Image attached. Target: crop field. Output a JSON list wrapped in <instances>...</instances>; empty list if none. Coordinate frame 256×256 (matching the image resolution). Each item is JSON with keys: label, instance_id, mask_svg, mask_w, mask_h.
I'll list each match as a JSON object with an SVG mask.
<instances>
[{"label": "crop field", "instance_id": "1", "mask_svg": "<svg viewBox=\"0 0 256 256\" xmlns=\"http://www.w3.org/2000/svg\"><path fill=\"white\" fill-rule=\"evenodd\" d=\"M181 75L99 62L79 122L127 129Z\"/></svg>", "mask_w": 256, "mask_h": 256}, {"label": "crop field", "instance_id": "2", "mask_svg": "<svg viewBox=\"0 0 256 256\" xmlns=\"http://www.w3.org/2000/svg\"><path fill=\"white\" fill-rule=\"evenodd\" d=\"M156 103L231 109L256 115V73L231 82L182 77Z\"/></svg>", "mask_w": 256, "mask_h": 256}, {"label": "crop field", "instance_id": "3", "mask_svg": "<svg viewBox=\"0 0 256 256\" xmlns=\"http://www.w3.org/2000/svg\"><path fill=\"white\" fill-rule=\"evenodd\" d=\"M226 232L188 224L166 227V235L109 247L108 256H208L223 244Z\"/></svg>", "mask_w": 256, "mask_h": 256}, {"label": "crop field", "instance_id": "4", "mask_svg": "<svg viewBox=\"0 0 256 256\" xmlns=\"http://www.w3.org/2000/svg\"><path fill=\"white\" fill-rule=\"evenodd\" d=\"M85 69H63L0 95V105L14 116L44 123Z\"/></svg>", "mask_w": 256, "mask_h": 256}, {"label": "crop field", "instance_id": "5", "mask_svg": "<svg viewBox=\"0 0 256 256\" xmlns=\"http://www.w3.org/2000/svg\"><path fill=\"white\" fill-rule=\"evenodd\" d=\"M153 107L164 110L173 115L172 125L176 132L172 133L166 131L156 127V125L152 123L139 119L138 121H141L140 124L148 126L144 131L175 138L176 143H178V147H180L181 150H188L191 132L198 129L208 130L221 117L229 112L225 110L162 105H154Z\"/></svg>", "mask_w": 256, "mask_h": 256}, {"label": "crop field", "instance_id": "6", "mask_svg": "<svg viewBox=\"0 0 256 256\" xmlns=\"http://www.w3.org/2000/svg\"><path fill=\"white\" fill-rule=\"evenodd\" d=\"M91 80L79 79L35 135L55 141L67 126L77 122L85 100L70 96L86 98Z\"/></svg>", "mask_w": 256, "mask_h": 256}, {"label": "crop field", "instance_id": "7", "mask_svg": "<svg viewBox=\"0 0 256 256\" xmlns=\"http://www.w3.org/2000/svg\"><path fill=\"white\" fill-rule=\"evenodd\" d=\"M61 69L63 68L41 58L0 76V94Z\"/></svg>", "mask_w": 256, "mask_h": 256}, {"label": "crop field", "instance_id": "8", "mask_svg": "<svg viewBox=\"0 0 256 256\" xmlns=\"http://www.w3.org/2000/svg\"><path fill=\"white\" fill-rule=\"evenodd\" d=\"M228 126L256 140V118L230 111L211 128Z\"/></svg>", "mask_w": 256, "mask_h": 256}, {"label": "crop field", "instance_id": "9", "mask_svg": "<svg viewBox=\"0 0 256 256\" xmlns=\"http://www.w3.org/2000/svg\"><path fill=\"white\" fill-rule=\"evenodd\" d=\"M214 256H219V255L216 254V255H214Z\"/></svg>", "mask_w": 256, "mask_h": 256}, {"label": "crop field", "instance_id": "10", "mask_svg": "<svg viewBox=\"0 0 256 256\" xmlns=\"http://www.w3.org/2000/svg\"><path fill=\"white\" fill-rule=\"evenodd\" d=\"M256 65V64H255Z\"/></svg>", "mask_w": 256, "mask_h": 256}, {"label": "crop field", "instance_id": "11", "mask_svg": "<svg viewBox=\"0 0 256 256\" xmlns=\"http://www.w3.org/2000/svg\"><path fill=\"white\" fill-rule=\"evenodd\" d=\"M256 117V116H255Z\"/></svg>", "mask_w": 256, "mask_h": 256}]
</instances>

====

What is needed -
Reproduce the records above verbatim, line for line, with no changes.

Solution -
Image attached. Target: crop field. Output a JSON list wrapped in <instances>...</instances>; empty list if none. Coordinate frame 256×256 (matching the image resolution). Each item is JSON with keys: label, instance_id, mask_svg, mask_w, mask_h.
I'll list each match as a JSON object with an SVG mask.
<instances>
[{"label": "crop field", "instance_id": "1", "mask_svg": "<svg viewBox=\"0 0 256 256\" xmlns=\"http://www.w3.org/2000/svg\"><path fill=\"white\" fill-rule=\"evenodd\" d=\"M181 75L99 62L79 122L127 129Z\"/></svg>", "mask_w": 256, "mask_h": 256}, {"label": "crop field", "instance_id": "2", "mask_svg": "<svg viewBox=\"0 0 256 256\" xmlns=\"http://www.w3.org/2000/svg\"><path fill=\"white\" fill-rule=\"evenodd\" d=\"M156 103L231 109L256 115V73L231 82L182 77Z\"/></svg>", "mask_w": 256, "mask_h": 256}, {"label": "crop field", "instance_id": "3", "mask_svg": "<svg viewBox=\"0 0 256 256\" xmlns=\"http://www.w3.org/2000/svg\"><path fill=\"white\" fill-rule=\"evenodd\" d=\"M226 232L188 224L166 227V235L109 247L108 256H208L223 244Z\"/></svg>", "mask_w": 256, "mask_h": 256}, {"label": "crop field", "instance_id": "4", "mask_svg": "<svg viewBox=\"0 0 256 256\" xmlns=\"http://www.w3.org/2000/svg\"><path fill=\"white\" fill-rule=\"evenodd\" d=\"M85 69H63L0 95V105L14 116L44 123Z\"/></svg>", "mask_w": 256, "mask_h": 256}, {"label": "crop field", "instance_id": "5", "mask_svg": "<svg viewBox=\"0 0 256 256\" xmlns=\"http://www.w3.org/2000/svg\"><path fill=\"white\" fill-rule=\"evenodd\" d=\"M153 107L164 110L173 115L172 125L176 132L172 133L166 131L156 127V125L152 123L139 119L138 121H141L140 124L148 126L144 131L175 138L176 143H178V147H180L181 150H188L191 132L198 129L208 130L221 117L229 112L225 110L162 105H154Z\"/></svg>", "mask_w": 256, "mask_h": 256}, {"label": "crop field", "instance_id": "6", "mask_svg": "<svg viewBox=\"0 0 256 256\" xmlns=\"http://www.w3.org/2000/svg\"><path fill=\"white\" fill-rule=\"evenodd\" d=\"M91 80L79 79L35 135L55 141L67 126L77 122L85 100L70 96L86 98Z\"/></svg>", "mask_w": 256, "mask_h": 256}, {"label": "crop field", "instance_id": "7", "mask_svg": "<svg viewBox=\"0 0 256 256\" xmlns=\"http://www.w3.org/2000/svg\"><path fill=\"white\" fill-rule=\"evenodd\" d=\"M61 69L63 68L41 58L0 76V94Z\"/></svg>", "mask_w": 256, "mask_h": 256}, {"label": "crop field", "instance_id": "8", "mask_svg": "<svg viewBox=\"0 0 256 256\" xmlns=\"http://www.w3.org/2000/svg\"><path fill=\"white\" fill-rule=\"evenodd\" d=\"M228 126L256 140V118L230 111L211 128Z\"/></svg>", "mask_w": 256, "mask_h": 256}, {"label": "crop field", "instance_id": "9", "mask_svg": "<svg viewBox=\"0 0 256 256\" xmlns=\"http://www.w3.org/2000/svg\"><path fill=\"white\" fill-rule=\"evenodd\" d=\"M214 256H219V255L216 254V255H214Z\"/></svg>", "mask_w": 256, "mask_h": 256}, {"label": "crop field", "instance_id": "10", "mask_svg": "<svg viewBox=\"0 0 256 256\" xmlns=\"http://www.w3.org/2000/svg\"><path fill=\"white\" fill-rule=\"evenodd\" d=\"M256 65V64H255Z\"/></svg>", "mask_w": 256, "mask_h": 256}, {"label": "crop field", "instance_id": "11", "mask_svg": "<svg viewBox=\"0 0 256 256\" xmlns=\"http://www.w3.org/2000/svg\"><path fill=\"white\" fill-rule=\"evenodd\" d=\"M256 117V116H255Z\"/></svg>", "mask_w": 256, "mask_h": 256}]
</instances>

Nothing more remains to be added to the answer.